Compito da svolgere:
Riscrivi sotto forma di elenco il paragrafo del testo sull'iconografia legale che comincia con «Partiamo dal presupposto», conservandone i fatti principali.

Testo dell'esercizio:
----

Si dice che l’immaginario del mondo legale fatto di martelletti, toghe, codici e fascicoli non è più rispondente alla realtà del settore professionale di oggi. La legal community attuale è in effetti differente rispetto a quella di solo 20 anni fa. Digitalizzazione, una nuova consapevolezza e lettura del mercato hanno portato le law firm attuali in un’altra dimensione, è indubbio. Eppure, di quell’immaginario non ci si riesce a liberare ed è ancora qui che governa la rappresentazione della professione legale agli occhi della società nel suo insieme.

 

Perché comunicare attraverso l’immagine ha una forza particolare? In che modo l’iconografia legale è diventata luogo comune, assumendo significati condivisi? Cambiarli è possibile?

 

Partiamo dal presupposto che la professione legale è un concetto complesso. Quindi, com’è possibile che concetti complessi, molto spesso conosciuti davvero solo da un ristretto numero di persone, entrano nel sentire comune assumendo un significato condiviso per tutti? Proprio questa domanda si pose l’équipe di Moscovici, fra i più autorevoli esponenti della corrente di psicologia sociale. Per rispondere, fu avviato un esperimento su larga scala, scegliendo di analizzare il concetto della psicoanalisi. Analizzarono la stampa generalista di diversi orientamenti politici scoprendo così i due processi che, combinati, portano alla semplificazione e quindi alla comprensione e all’appropriarsi di un tema complesso.

 

Il primo è quello dell’ancoraggio che porta le persone a servirsi di concetti già noti per spiegare qualcosa di nuovo. Così la psicoanalisi diventa ad esempio “confessione laica”. Il secondo, per noi più interessante, è il processo dell’oggettivazione.

 

L’oggettivazione è quel naturale meccanismo tale per cui vengono eletti dei simboli, delle icone che portano con sé il significato del concetto. Il famoso lettino di Freud. Ma anche la toga, il martelletto, i faldoni. Questo succede, ed è qui che sta, fra l’altro, la forza di uno storytelling ben concepito, perché l’immagine ha in vantaggio di essere immediatamente comprensibile rendendo quindi la decodifica più semplice e univoca.

 

Un esempio è la nostra recente esperienza: solo un anno fa, nel febbraio 2020, non tutta Italia, vedendo un cerchio blu dai raggi rachitici, avrebbe immediatamente compreso “Covid-19” né avrebbe associato a quell’immagine una uniforme palette di preoccupazioni o regole di comportamento. Da tenere in considerazione che il processo di oggettivazione è di solito più lungo di quello che abbiamo sperimentato in una situazione d’urgenza legata all’emergenza sanitaria.

 

Facciamo ancora un esempio, più intrigante. Durante la prima fase pandemica, alcuni consolidati processi di oggettivazione (i.e. alcune immagini) sono stati utilizzati per trasmettere il messaggio del social distancing. In altre parole, alcuni brand fra cui McDonald, Audi o Wolswagen hanno promosso campagne adv aventi ad oggetto il proprio logo un po’…diverso.

----

Dati forniti:
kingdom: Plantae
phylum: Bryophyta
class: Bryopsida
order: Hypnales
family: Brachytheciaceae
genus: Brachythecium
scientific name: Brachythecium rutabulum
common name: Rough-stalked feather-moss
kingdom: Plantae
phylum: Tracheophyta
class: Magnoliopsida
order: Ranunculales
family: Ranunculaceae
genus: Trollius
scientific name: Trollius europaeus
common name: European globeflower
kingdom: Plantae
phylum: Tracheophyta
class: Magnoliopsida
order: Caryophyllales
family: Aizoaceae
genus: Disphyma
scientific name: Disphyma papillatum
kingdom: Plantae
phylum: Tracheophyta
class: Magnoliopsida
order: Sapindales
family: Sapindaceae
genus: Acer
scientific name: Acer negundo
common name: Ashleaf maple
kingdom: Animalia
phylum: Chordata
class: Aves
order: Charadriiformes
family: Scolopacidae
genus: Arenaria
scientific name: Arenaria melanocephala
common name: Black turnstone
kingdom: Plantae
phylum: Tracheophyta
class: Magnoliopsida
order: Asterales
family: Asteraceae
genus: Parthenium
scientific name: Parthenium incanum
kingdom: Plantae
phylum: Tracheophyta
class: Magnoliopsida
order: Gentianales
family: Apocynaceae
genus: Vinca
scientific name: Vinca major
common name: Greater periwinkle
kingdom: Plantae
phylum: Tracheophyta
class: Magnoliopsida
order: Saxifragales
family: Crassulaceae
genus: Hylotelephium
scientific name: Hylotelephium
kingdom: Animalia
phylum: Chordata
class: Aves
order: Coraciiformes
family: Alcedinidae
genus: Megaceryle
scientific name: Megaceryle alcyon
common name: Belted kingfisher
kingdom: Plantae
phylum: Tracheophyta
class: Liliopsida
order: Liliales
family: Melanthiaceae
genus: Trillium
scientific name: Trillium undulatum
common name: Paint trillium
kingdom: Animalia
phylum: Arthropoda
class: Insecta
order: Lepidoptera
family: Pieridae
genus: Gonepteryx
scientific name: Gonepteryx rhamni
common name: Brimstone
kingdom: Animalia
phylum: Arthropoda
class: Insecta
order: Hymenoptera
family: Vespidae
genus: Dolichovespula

----

Soluzione dell'esercizio:
- La professione legale è un concetto complesso.
- L'équipe di Moscovici, fra i più autorevoli esponenti della psicologia sociale, si chiese come concetti complessi, spesso conosciuti davvero solo da poche persone, entrino nel sentire comune con un significato condiviso da tutti.
- Per rispondere avviò un esperimento su larga scala, scegliendo di analizzare il concetto della psicoanalisi.
- Dall'analisi della stampa generalista di diversi orientamenti politici emersero due processi che, combinati, portano alla semplificazione di un tema complesso e quindi alla sua comprensione e appropriazione.